Kitegen: energia rinnovabile e investimenti a km zero

4 Maggio 2010
Una singolare iniziativa di investimento messa in atto da professori universitari, studenti, professionisti, giornalisti e semplici cittadini, potrebbe essere una interessante risposta alle
burrasche monetarie di questi ultimi giorni, e alla crisi della globalizzazione di questi ultimi anni. L’iniziativa richiama idealmente i mercatini a km zero che alcuni comuni hanno
organizzato per avvicinare acquirenti e produttori in modo da ridurre i costi di trasporto e di stoccaggio dei prodotti, per favorire l’economia locale e un rapporto più
diretto fra le persone.
Nel caso in esame siamo in presenza di un gruppo di persone che operavano all’interno di associazioni che si interessavano all’ambiente, all’energia e al territorio; fra queste c’era
chi stava conducendo ricerche sullo sfruttamento dei venti di alta quota, e che aveva anche realizzato studi di fattibilità, progetti preliminari, registrando diversi brevetti.

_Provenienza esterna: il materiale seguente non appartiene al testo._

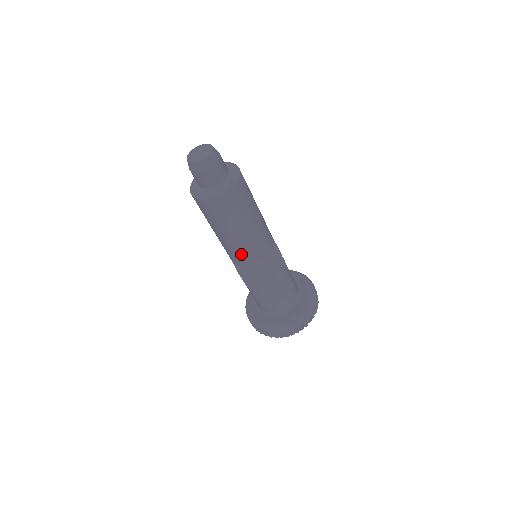
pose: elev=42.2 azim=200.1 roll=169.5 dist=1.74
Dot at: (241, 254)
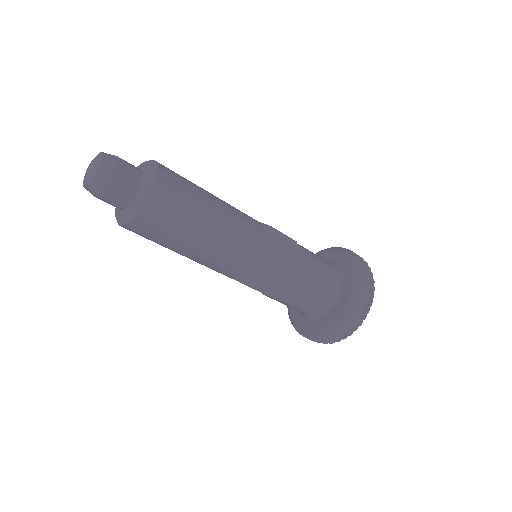
Dot at: (231, 258)
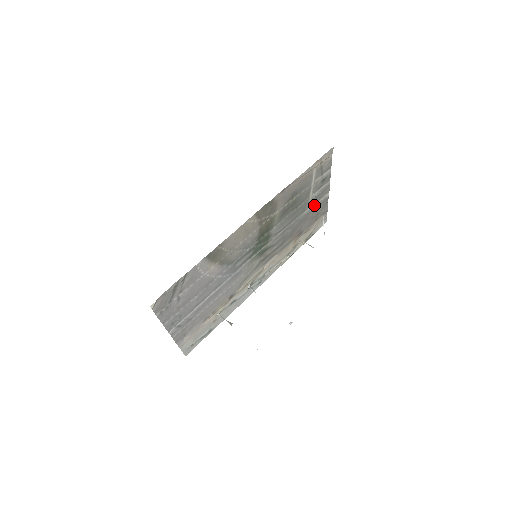
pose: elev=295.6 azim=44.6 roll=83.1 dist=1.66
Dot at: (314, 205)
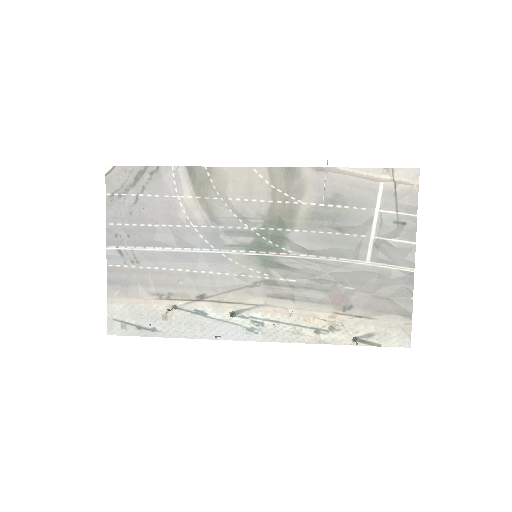
Dot at: (380, 267)
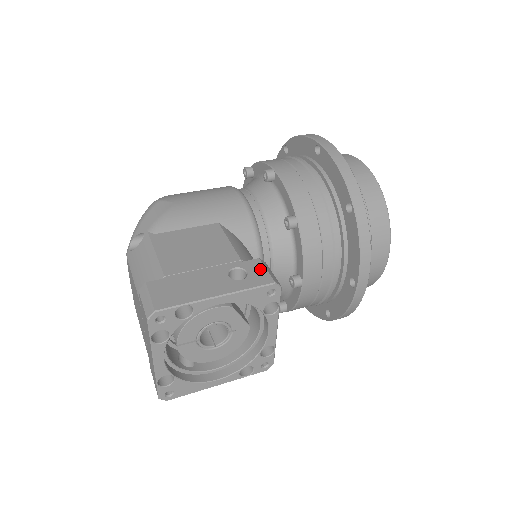
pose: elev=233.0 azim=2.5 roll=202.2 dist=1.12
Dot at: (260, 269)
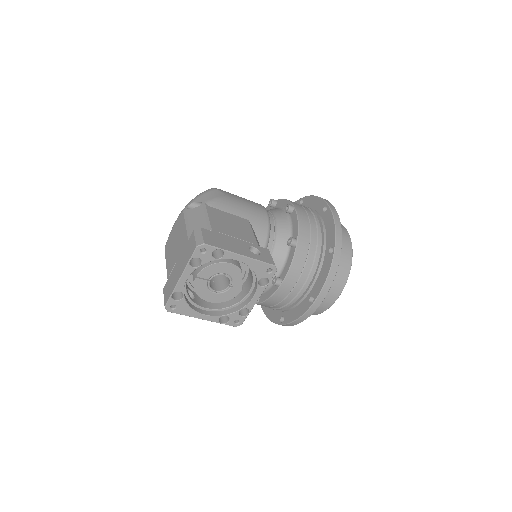
Dot at: (268, 255)
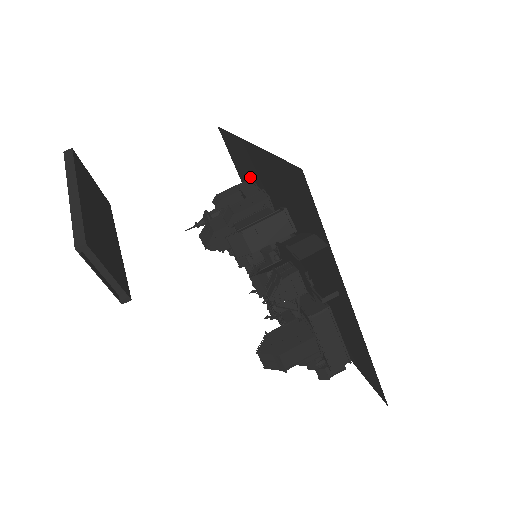
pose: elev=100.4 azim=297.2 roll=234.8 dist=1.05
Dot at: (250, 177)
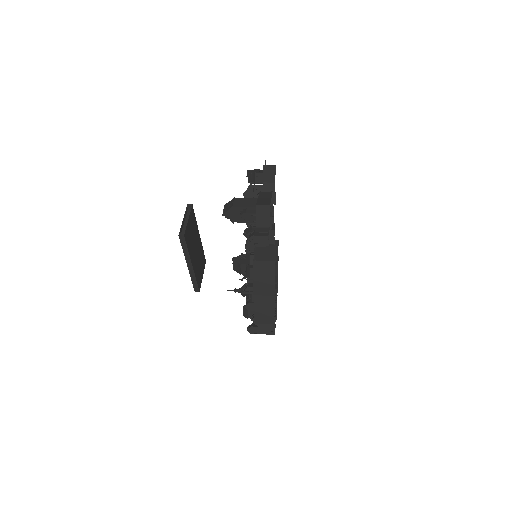
Dot at: occluded
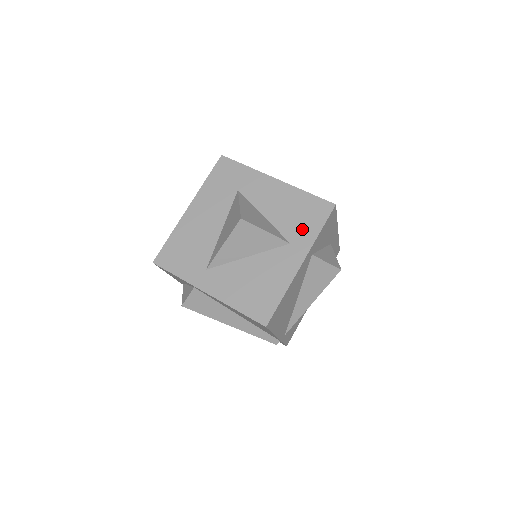
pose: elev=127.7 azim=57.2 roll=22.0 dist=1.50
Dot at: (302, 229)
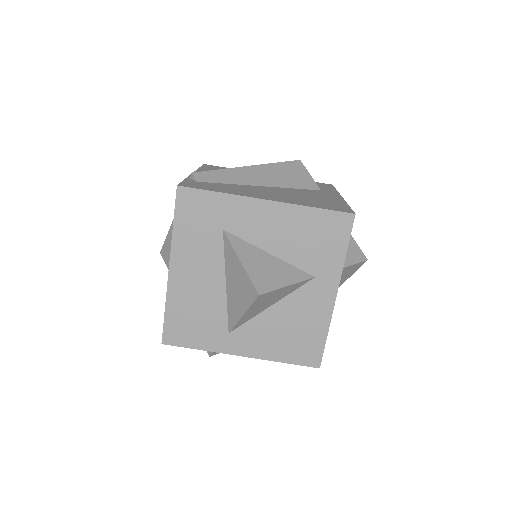
Dot at: (323, 257)
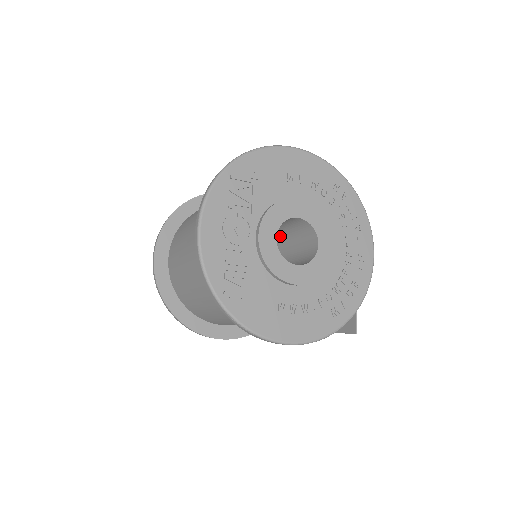
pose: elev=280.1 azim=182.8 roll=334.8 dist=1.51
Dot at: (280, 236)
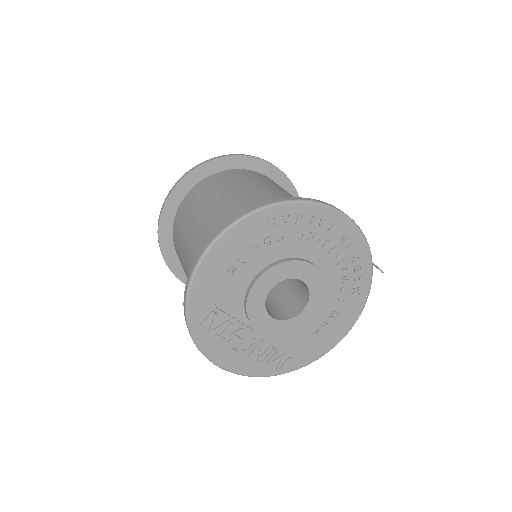
Dot at: occluded
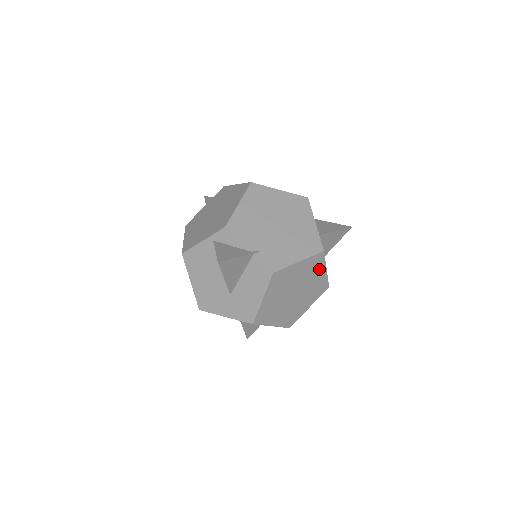
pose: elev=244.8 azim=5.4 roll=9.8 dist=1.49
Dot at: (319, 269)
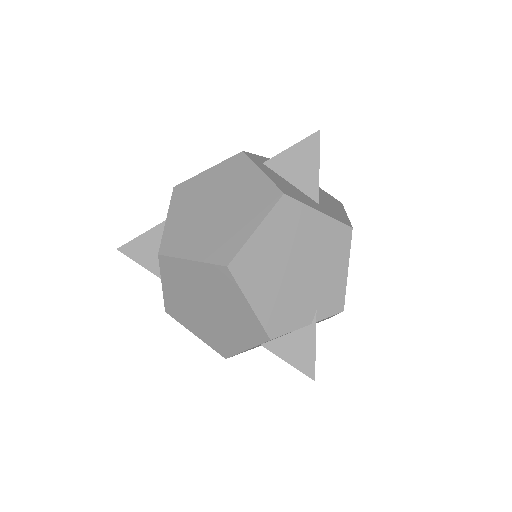
Dot at: occluded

Pertanto all’interno di queste associazioni è stata concepita l’idea di una società allo scopo di finanziare quest’idea e il progetto per lo sfruttamento dei venti di
alta quota, denominato KiteGen.
Tradizionalmente, il piccolo/medio investitore è costretto ad operare in un mercato dove gli è preclusa la conoscenza diretta dell’attività e delle persone
coinvolte nelle società dove investe. Certo, può partecipare alle assemblee societarie, che però spesso si risolvono in un noioso rituale, anche se spesso è prevista
per tutti i soci la possibilità di intervenire, così tanto per dare il contentino e far sfogare l’eventuale scheggia impazzita. Le vere decisioni ovviamente vengono prese, per
continuare con l’immagine, nelle sagrestie dei consigli di amministrazione, luoghi blindati dove pochi officianti gestiscono patrimoni immensi. La saggezza convenzionale di turno ci potrebbe
ammonire sostenendo che le società industriali o finanziarie sono diventate di tali dimensioni per cui sarebbe impossibile coinvolgere, nei processi decisionali, tutti gli
investitori-azionisti, che in un azionariato diffuso sono proprietari di micro particelle della società dove hanno investito. Tra l’altro il processo verso il gigantismo industriale e
societario sembra ineluttabile in questo sistema economico basato sul mercato e sulla concorrenza che impone costi sempre più ridotti e maggiori livelli produttivi. E’ inevitabile quindi
questa distanza fra chi prende le decisioni e chi fornisce di mezzi finanziari le aziende. Ecco allora tutto un fiorire di attività di intermedie fra l’investitore e le società, con
confini spesso labili e con pericolose sovrapposizioni; ecco gli analisti economici, gli intermediari, le SIM, le agenzie di rating, tutto un fiorire di figure che ce la stanno mettendo tutta per
trasformare la nostra economia in un casinò planetario. Siamo però convinti che il gigantismo non sia ineluttabile, anzi è una pericolosa direzione che la
società e l’economia ha intrapreso per favorire i soliti pochi noti, a scapito dei più. Le vere innovazioni, le iniziative più interessanti vengono alla luce grazie
all’iniziativa di poche persone, che lavorano in piccole società. E’ stato così per molte invenzioni che hanno rivoluzionato il nostro modo di vivere: si pensi all’invenzione del
telefono da parte di Meucci, alla costruzione del primo aeroplano da parte dei fratelli Wright, due ciclisti, all’invenzione della trasmissione senza fili da parte di Tesla, all’invenzione
del PC da parte di Wozniak e Jobs.
Oggi una vera innovazione ha per nome KiteGen, un nome famoso in tutto il mondo, con cui viene indicato il progetto per lo sfruttamento dei venti di alta quota, e le sue potenzialità
sono ritenute superiori a qualsiasi sistema fin’ora proposto per lo sfruttamento dell’energia rinnovabile. Ciononostante i tradizionali canali di investimento, banche, venture capitalist,
società di settore, non hanno finanziato il progetto. E anche le istituzioni pubbliche si sono dimostrate latitanti, e hanno offerto al progetto fondi molto limitati, non certo
sufficienti per far decollare un progetto con queste ambizioni. Ecco che allora un gruppo di intraprendenti privati, che conoscono il progetto e l’ideatore, hanno deciso di creare una
finanziaria ad hoc, ed hanno così realizzato una forma di investimento a km zero, nel senso che essi hanno parlato direttamente col progettista, hanno visionato il progetto e sono giunti
alla conclusione che valeva la pena di rischiare e di investire.
Il futuro ci dirà se l’operazione avrà avuto successo, ci dirà se quest’iniziativa conserverà queste caratteristiche così originali o si farà irretire
nel gioco dell’alta e malata finanza.